I've often toyed with the idea of setting up a firm that helps small businesses market their web sites. One that considers each company's needs carefully and recommends a marketing plan tailored to each company's needs and budget. One that offers exceptional value and a personal touch. One that doesn't rest until the customer's need has been fully addressed.

Aren't there plenty of firms that specialize in online marketing already? Yes, indeed. But I believe I could make one succeed, since there are hundreds of thousands of small business web site entrepreneurs out there, and only ten or twenty thousand true marketing companies, many of which aren't very effective at all with small businesses.

Many excellent businesses exist, but there is a tremendous need still. Do I plan to do this? No, but it could be done quite profitably. This is a partly filled niche longing to be filled more completely.





Creating New Niches

We haven't nearly exhausted the subject of niches yet. How about creating a new niche where one didn't exist before? I love what JustBalls.com (www.justballs.com) did when they began in 1998. They didn't pump themselves up to think they could tackle the whole sporting goods sector. They weren't a Big 5 or a FogDog.

So they sliced sporting goods in a way that it had never been sliced before -- balls only. They didn't sell bats and first-baseman's mitts. They sold balls. Baseballs, basketballs, footballs, golf balls. If it's a sports ball of any kind, they would have it.

Now they offer laser-engraved sports balls for gifts and presentations. Several years later they are still in business because they created a brand-new niche, found a catchy, memorable name, developed a customer-centered approach, and opened their doors.



Brick-and-Mortar versus Internet Niches

I need to say a word to you who already have an existing brick-and-mortar business. Should you put your business on the Web? By all means, do so! (These days people even search for local businesses on the Web.) The stability of your traditional business will give you the time to find your way online. But don't put your entire business offerings online, only those that are unique and especially adaptable to the Internet.

Several years ago, Jeff Greene called me for help setting up an online store. Jeff is the longtime owner of The Office Market, a traditional office and art supplies store in Conway, New Hampshire, an area of about 20,000 people in the White Mountains. This was before OfficeDepot.com, OfficeMax.com, and Staples.com had developed a strong presence online. He asked me if he should sell both office supplies and art supplies.

I pointed him toward the niche market and away from the mass market, and he has since done well with Discount Art Supplies (www.discountart.com) offering a full line of top brand, high-quality brushes, paints, and other supplies.

If Jeff had tried to put his whole office supply inventory online, the e-business would have lost focus and he wouldn't have been able to carry a full enough line to compete with the big companies (though in his local region, The Office Market is the leader).

By putting all his energy into the art supplies part of his business, he has succeeded admirably on the Web and he can compete nationally with others in this field.

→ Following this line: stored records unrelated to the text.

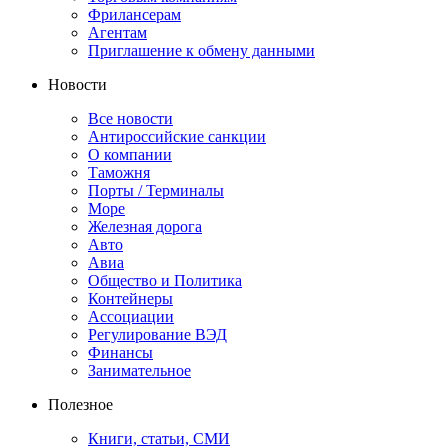
Фрилансерам
Агентам
Приглашение к обмену данными
Новости
Все новости
Антироссийские санкции
О компании
Таможня
Порты / Терминалы
Море
Железная дорога
Авто
Авиа
Общество и Политика
Контейнеры
Ассоциации
Регулирование ВЭД
Финансы
Занимательное
Полезное
Книги, статьи, СМИ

Determine what aspect of your current business is best for the Internet and put that online; don't load your web site with generic products and services that diffuse your focus.



Finding and Filling Your Niche

The promise of the huge Internet market is there for you, too.

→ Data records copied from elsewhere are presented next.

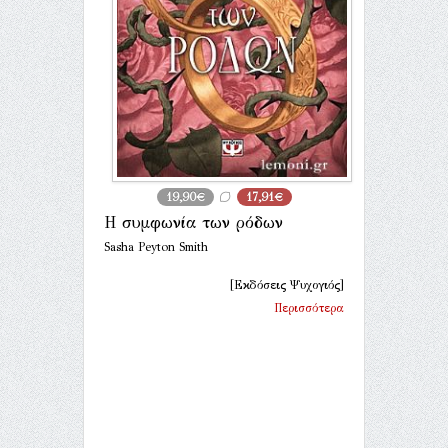
19,90€
17,91€
Η συμφωνία των ρόδων
Sasha Peyton Smith
[Εκδόσεις Ψυχογιός]
Περισσότερα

While it is intensely competitive, the size and lack of geographical barriers are especially suited to small businesspeople who are blessed with niche vision and a dose of creativity and determination.

Look closely, now -- not at the massive blocks but at the niches between them -- and find a niche with your name on it.






Exercise:

List the niches you might be interested in filling.

Next, assess the quality of the existing sites in those niches.

Now list the unfilled, underfilled, and partially filled niches you can identify.